Stephen Rea and Brian Friel
Stephen Rea and Brian Friel Stephen Rea and Brian Friel

WRITER Seamus Deane said his friend Brian Friel helped bring theatre to a wider audience.

Deane is a director of the Derry based Field Day Theatre Company, which was founded by Friel and Belfast-born actor Stephen Rea in 1980.

“The theatre toured and travelled to every part of Ireland, not only to theatres but to school halls and community halls," Deane said.

"In many cases people came and saw professional theatre for the first time and were enthused by it.

“Brian and Stephen both felt that they were doing what theatre was supposed to do, which was engage with, stimulate and be stimulated by an audience.”

Deane said that the theatre company and his writing enabled Friel to observe and analyse “the deforming effects of authority both on the authority itself and those upon whom it was exercised”.

Field Day’s first production was of Friel’s play Translations.
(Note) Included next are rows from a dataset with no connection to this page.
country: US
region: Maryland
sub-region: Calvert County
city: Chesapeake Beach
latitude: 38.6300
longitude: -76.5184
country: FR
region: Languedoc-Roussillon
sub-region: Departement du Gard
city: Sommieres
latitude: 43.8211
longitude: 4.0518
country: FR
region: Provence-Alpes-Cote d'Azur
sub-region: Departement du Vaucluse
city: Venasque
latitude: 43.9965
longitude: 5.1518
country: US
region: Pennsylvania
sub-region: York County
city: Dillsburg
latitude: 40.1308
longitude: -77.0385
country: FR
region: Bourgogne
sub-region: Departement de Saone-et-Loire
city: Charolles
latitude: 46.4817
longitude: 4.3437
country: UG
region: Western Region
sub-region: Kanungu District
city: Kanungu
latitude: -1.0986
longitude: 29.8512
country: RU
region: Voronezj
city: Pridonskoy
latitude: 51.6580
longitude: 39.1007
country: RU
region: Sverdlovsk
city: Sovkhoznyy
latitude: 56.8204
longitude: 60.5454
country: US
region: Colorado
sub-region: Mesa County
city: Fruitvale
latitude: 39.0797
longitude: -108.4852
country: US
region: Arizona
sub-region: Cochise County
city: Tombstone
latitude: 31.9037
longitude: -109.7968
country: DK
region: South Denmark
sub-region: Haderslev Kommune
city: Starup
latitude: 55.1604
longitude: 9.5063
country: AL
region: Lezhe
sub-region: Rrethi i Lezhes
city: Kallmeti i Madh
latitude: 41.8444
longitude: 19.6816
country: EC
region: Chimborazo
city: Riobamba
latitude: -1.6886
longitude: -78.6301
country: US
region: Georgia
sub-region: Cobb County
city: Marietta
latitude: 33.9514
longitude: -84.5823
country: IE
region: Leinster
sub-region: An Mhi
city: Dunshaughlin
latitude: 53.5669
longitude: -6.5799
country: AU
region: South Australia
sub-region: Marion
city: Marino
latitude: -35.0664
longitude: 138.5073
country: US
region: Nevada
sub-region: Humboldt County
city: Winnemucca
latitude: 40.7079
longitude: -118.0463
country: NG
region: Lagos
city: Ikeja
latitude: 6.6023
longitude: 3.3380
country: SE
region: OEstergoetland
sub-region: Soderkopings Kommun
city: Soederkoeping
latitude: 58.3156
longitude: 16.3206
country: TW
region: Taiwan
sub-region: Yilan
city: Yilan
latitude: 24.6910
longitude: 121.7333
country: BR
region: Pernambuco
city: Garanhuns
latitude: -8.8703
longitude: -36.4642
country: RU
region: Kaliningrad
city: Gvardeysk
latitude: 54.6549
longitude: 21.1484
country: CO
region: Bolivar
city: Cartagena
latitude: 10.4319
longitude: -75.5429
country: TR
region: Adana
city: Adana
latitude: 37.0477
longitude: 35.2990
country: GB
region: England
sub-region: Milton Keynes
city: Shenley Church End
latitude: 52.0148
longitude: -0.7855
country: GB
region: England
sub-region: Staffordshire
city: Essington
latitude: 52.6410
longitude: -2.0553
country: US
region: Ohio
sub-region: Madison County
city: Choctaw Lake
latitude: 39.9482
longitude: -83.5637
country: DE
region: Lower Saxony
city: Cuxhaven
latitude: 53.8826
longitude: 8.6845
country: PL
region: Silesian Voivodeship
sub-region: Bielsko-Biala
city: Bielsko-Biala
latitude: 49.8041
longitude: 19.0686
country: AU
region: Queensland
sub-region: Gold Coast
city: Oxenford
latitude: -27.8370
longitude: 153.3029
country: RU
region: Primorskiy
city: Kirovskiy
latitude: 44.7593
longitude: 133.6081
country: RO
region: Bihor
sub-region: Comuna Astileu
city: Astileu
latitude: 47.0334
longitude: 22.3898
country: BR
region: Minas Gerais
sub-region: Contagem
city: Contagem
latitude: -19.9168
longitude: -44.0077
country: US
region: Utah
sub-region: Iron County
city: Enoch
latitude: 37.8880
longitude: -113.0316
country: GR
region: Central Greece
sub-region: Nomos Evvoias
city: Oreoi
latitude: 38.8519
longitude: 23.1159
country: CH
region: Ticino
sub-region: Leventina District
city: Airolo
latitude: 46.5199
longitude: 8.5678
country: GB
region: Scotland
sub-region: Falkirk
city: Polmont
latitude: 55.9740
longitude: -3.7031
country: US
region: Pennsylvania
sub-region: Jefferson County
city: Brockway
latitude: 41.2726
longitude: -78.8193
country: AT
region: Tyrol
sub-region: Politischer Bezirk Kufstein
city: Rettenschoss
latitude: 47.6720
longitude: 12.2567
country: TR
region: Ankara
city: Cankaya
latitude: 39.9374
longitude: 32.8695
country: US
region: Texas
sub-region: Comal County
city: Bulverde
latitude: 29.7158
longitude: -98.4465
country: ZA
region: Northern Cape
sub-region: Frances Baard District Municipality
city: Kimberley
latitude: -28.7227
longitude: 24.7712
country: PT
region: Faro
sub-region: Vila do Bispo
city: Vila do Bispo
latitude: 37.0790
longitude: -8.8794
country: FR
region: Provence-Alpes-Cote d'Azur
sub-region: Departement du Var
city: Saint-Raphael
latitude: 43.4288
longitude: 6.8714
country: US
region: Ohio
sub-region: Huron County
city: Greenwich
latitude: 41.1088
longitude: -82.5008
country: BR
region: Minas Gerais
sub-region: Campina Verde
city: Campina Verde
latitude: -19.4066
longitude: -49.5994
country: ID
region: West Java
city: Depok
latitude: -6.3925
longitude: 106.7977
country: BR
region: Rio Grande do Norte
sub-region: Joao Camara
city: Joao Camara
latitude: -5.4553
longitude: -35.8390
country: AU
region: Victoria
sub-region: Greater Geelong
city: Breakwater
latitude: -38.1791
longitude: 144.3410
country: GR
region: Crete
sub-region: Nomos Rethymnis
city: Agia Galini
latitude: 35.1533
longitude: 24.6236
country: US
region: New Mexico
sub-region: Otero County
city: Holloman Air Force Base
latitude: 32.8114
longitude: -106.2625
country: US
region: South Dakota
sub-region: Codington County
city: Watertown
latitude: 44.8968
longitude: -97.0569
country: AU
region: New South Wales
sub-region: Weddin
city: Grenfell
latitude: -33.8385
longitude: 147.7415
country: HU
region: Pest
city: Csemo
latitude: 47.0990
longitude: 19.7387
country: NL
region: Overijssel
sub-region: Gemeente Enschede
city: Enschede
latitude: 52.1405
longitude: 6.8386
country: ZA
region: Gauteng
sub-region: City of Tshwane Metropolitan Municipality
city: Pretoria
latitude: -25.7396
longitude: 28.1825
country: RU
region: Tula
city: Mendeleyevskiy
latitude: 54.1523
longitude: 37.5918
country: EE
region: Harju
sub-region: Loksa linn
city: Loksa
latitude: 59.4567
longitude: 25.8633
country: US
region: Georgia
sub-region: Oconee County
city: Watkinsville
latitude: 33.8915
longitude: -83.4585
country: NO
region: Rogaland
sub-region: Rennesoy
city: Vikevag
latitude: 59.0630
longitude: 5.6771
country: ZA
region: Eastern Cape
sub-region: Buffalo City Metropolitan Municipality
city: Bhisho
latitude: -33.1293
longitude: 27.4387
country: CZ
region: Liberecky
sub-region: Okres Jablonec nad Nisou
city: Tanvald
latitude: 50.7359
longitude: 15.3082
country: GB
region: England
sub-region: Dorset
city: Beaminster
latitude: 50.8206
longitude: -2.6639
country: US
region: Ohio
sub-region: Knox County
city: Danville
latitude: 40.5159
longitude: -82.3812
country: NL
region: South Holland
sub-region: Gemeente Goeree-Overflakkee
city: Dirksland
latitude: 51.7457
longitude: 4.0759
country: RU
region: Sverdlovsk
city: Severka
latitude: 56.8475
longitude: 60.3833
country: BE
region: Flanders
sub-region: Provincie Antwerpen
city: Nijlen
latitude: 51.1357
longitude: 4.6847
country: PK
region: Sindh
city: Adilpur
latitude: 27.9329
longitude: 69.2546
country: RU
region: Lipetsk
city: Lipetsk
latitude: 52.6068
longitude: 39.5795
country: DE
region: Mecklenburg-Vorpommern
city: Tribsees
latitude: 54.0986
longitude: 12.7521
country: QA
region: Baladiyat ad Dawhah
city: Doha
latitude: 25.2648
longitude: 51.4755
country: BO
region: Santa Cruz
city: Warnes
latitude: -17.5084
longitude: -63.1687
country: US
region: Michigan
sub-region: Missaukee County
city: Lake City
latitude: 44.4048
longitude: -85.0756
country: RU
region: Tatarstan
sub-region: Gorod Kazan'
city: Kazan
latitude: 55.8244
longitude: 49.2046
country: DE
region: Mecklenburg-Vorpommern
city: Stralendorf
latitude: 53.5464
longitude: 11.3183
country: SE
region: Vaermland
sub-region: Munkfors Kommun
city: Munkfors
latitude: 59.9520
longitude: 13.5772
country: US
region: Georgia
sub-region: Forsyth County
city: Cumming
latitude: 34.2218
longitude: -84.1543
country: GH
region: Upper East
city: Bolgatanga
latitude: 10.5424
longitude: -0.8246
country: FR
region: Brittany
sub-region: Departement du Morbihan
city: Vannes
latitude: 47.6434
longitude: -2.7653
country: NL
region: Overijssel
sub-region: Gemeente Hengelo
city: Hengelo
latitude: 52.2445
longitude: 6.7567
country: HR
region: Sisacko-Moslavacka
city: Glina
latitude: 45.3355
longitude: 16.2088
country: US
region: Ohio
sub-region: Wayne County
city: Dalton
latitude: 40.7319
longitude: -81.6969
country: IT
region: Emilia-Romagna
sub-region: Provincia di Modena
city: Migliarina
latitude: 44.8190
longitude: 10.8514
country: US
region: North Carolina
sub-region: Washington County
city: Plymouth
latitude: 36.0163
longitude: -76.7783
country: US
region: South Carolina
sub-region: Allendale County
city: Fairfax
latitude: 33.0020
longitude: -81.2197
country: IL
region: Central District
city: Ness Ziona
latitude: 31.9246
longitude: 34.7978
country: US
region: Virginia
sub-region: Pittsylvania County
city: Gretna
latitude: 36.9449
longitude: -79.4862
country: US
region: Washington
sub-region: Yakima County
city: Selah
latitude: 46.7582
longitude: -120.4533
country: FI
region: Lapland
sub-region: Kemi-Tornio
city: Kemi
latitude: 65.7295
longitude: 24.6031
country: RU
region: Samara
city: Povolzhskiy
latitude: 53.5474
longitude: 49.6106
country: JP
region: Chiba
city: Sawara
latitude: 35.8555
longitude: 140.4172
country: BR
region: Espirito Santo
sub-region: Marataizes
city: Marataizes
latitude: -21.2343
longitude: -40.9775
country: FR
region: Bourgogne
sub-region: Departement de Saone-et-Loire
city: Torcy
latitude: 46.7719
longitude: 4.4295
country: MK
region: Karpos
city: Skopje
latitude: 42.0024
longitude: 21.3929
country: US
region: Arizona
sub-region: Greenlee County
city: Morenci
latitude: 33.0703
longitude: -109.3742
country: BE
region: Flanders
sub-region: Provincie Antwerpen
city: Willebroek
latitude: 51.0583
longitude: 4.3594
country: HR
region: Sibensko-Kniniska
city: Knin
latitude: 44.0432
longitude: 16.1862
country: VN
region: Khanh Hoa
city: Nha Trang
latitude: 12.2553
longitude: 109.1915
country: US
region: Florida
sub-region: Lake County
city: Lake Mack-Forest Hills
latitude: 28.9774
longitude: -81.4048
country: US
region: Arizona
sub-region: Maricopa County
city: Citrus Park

Performed in Derry’s Guildhall on September 23 1980, the cast included Liam Neeson, Mick Lally and Rea.

Deane said that the Guildhall was deliberately chosen as the venue for the "symbolic power of the building".

“It was the centre from which the gerrymandering system had been run and it was the centre of exclusion and of unionist power," he said.

“It was deliberately chosen as a repudiation of that and a replacement of it.”

Deane visited his friend at his Donegal home recently said that although Friel had been “fading fast” due to illness, he preferred to remain at home rather than undergo lengthy treatment in hospital.

“He felt much better and more peaceful at home and as far as we could tell he wasn’t, thank heavens, in frequent pain,” he said.

Rea last night said Friel was "irreplaceable".

He said although writers including Seamus Heaney, Tom Kilroy, David Hammond and Tom Paulin were involved in Field Day, Friel was the "central driving force".

"His power and persistence, his intelligence and humour, his enormously generous hospitality and friendship informed all of our activities," he told The Irish Times.

"And I always valued, and will miss, his tough, shrewd judgment."